The Court of Special Appeals also found that the critical inquiry is not the circumstances of when coram nobis relief was sought, whether there was a direct appeal, or whether the sentence was below the statutory maximum. Instead, the dispositive inquiry is whether a criminal defendant had actual knowledge of the maximum sentence they faced. The factors identified in Coleman were relevant, but not dispositive. The Maryland Court of Special Appeals also held that the fact a defendant knew of the maximum sentence at the sentencing hearing has no bearing on whether they had that knowledge when they pleaded guilty.
Linton v. Access Funding LLC
The Plaintiffs here are approximately 100 persons who voluntarily signed agreements to sell their structured settlements from lead paint exposure claims to Access Funding, in exchange for lump sum payments. The suit alleged negligence, misrepresentation, fraud, and conspiracy. The agreements with Access Funding contained an arbitration clause. On that basis, Access Funding filed a petition to compel arbitration.

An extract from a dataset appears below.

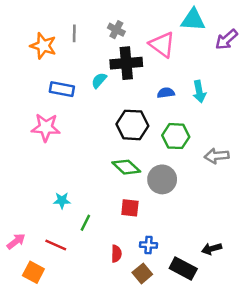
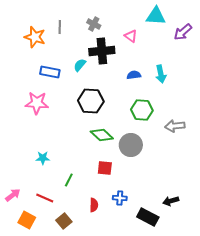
pink triangle: (162, 45) -> (131, 36), size x0.6
black hexagon: (132, 125) -> (91, 101), moved
cyan star: (62, 200) -> (43, 158), moved
brown square: (142, 273) -> (64, 221), moved

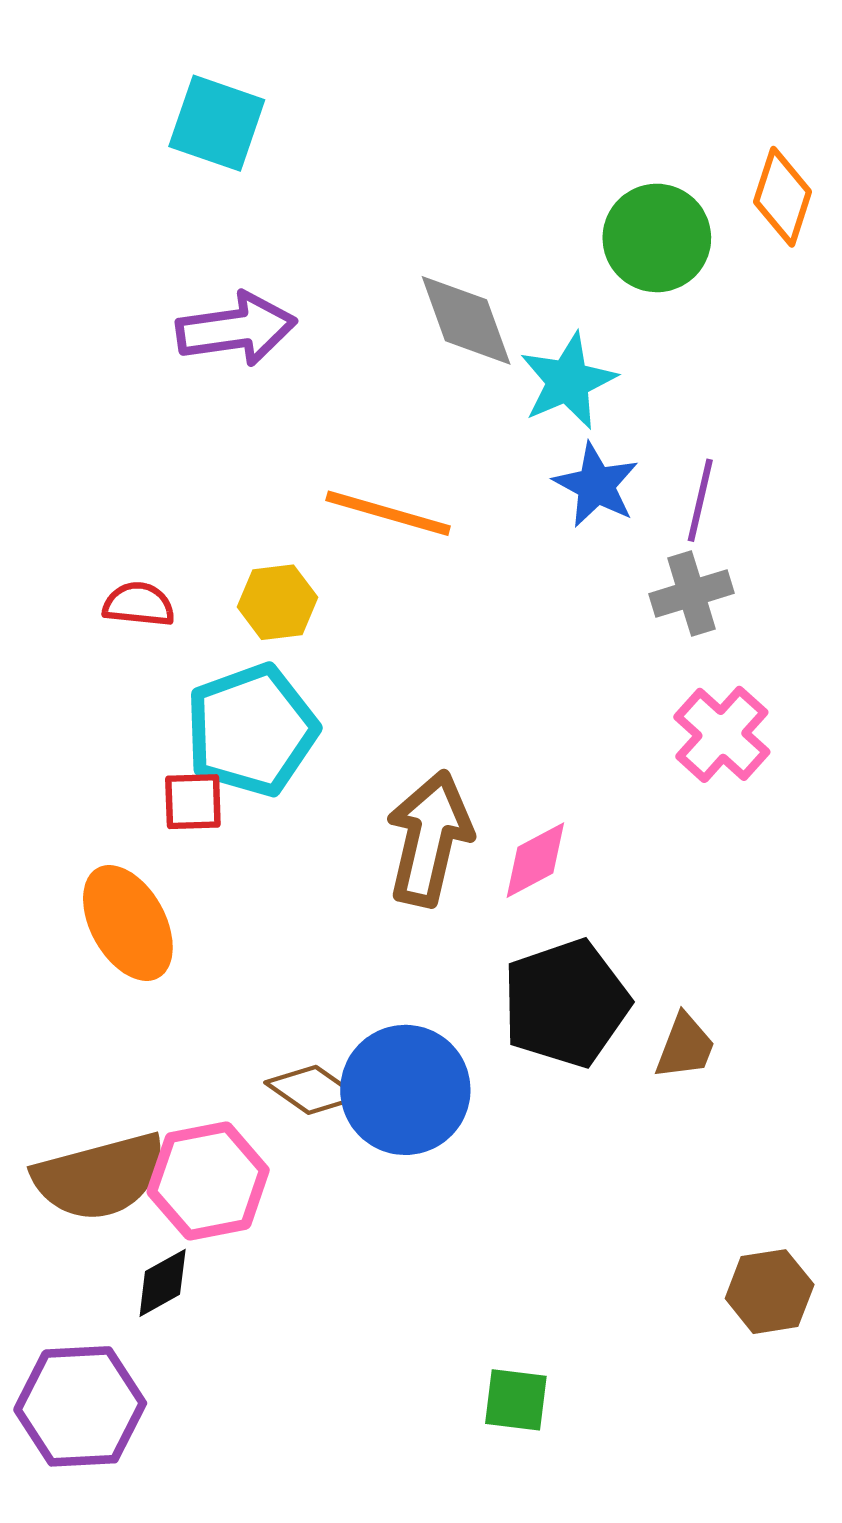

Under the Maryland Structured Settlement Protection Act, a structured settlement transfer must be approved by a court, and the court must find that the transferor received independent professional advice as to the legal and financial implications of the transfer agreement. The means by which Access Funding secured court approval is central to the case. After the Plaintiffs signed these agreements with Access Funding, Access Funding placed them in touch with an attorney, Charles E. Smith, who signed letters indicating that he had explained to all of the Plaintiffs the legal and financial implications of the transfer and the agreement they had signed. These letters were then submitted to the court by Access so the transfers could be approved. Unbeknownst to the Plaintiffs, Charles E. Smith was affiliated with and received payment from Access, and thus did not provide “independent professional advice” as required by the Maryland Structured Settlement Protection Act.
The Plaintiffs alleged that Access used Mr. Smith to specifically prevent them from fully understanding and appreciating the transfer agreement’s binding arbitration clause.
The Circuit Court for Baltimore City granted Access Funding’s petition to compel arbitration, but did so without specifically addressing the validity, and therefore the existence of the arbitration clause. In essence, the court presumed the validity of the agreement without a real inquiry. Generally, arbitration agreements are presumed to be valid because they are matters of contract.
This was an error, as Judge Nazarian explained for the Maryland Court of Special Appeals in a superb written opinion. The sale of structured settlements, the Court said, are not simply arms-length contractual agreements. Maryland law requires that a court approve the sale of structured settlements. And a court can only do so, under the Maryland Structured Settlement Protection Act, if it finds that the party selling their structured settlement in exchange for a lump sum cash payment received “independent” professional advice. And here, the courts ratification of the transfer agreements was, at least allegedly, fraudulently obtained because the transferors did not receive independent professional advice, as required.
The Court of Special Appeals reversed and directed the Circuit Court to inquire as to the validity of the arbitration agreement, given the circumstances in which it was obtained. Access Funding appealed the decision, and the Court of Special Appeals will consider the case this coming term.